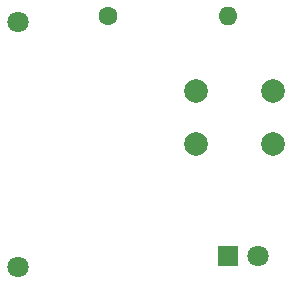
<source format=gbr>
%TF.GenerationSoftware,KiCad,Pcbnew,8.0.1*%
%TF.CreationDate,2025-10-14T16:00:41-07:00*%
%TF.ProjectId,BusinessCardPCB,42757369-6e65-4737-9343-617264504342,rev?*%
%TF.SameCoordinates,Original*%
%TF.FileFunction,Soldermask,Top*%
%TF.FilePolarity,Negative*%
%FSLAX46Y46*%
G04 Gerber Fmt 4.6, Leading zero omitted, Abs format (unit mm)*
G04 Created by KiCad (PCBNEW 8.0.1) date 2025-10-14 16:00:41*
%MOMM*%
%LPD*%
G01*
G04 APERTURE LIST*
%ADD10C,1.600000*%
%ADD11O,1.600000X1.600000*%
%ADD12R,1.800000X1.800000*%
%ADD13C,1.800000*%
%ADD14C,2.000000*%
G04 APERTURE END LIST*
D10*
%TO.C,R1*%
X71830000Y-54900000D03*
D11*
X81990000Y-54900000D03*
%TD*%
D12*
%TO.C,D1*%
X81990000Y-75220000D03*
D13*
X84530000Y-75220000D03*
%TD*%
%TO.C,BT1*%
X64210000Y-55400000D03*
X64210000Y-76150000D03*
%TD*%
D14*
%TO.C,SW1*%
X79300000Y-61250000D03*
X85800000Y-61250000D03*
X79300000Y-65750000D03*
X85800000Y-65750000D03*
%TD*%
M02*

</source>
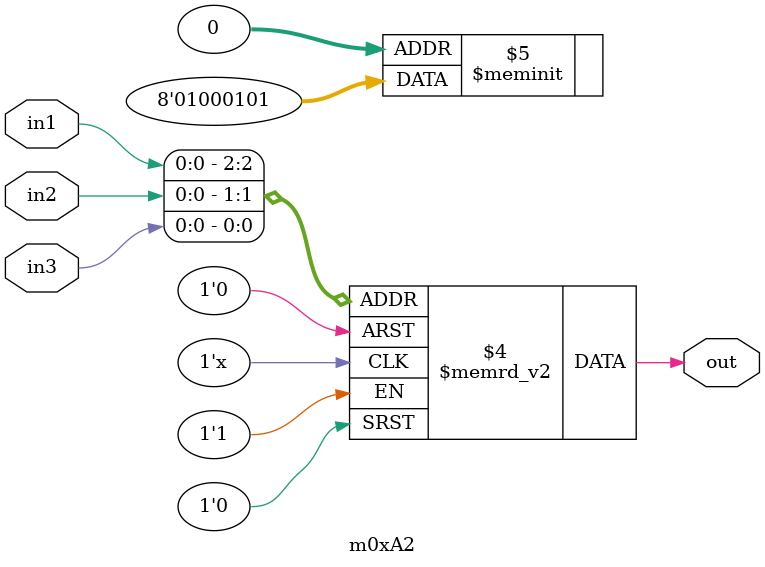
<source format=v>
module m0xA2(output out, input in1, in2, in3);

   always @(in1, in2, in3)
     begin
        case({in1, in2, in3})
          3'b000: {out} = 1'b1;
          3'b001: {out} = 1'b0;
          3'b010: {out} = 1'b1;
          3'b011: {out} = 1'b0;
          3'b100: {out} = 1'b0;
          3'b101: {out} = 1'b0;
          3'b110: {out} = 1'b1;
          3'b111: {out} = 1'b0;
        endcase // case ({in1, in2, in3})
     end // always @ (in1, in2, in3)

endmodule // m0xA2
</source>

#### [ACTIVITY]
Please copy every entry exactly, without the pictures.

#### [REPLY]
<source format=gbr>
%TF.GenerationSoftware,KiCad,Pcbnew,8.0.1*%
%TF.CreationDate,2025-10-14T16:00:41-07:00*%
%TF.ProjectId,BusinessCardPCB,42757369-6e65-4737-9343-617264504342,rev?*%
%TF.SameCoordinates,Original*%
%TF.FileFunction,Soldermask,Top*%
%TF.FilePolarity,Negative*%
%FSLAX46Y46*%
G04 Gerber Fmt 4.6, Leading zero omitted, Abs format (unit mm)*
G04 Created by KiCad (PCBNEW 8.0.1) date 2025-10-14 16:00:41*
%MOMM*%
%LPD*%
G01*
G04 APERTURE LIST*
%ADD10C,1.600000*%
%ADD11O,1.600000X1.600000*%
%ADD12R,1.800000X1.800000*%
%ADD13C,1.800000*%
%ADD14C,2.000000*%
G04 APERTURE END LIST*
D10*
%TO.C,R1*%
X71830000Y-54900000D03*
D11*
X81990000Y-54900000D03*
%TD*%
D12*
%TO.C,D1*%
X81990000Y-75220000D03*
D13*
X84530000Y-75220000D03*
%TD*%
%TO.C,BT1*%
X64210000Y-55400000D03*
X64210000Y-76150000D03*
%TD*%
D14*
%TO.C,SW1*%
X79300000Y-61250000D03*
X85800000Y-61250000D03*
X79300000Y-65750000D03*
X85800000Y-65750000D03*
%TD*%
M02*

</source>
<source format=v>
module m0xA2(output out, input in1, in2, in3);

   always @(in1, in2, in3)
     begin
        case({in1, in2, in3})
          3'b000: {out} = 1'b1;
          3'b001: {out} = 1'b0;
          3'b010: {out} = 1'b1;
          3'b011: {out} = 1'b0;
          3'b100: {out} = 1'b0;
          3'b101: {out} = 1'b0;
          3'b110: {out} = 1'b1;
          3'b111: {out} = 1'b0;
        endcase // case ({in1, in2, in3})
     end // always @ (in1, in2, in3)

endmodule // m0xA2
</source>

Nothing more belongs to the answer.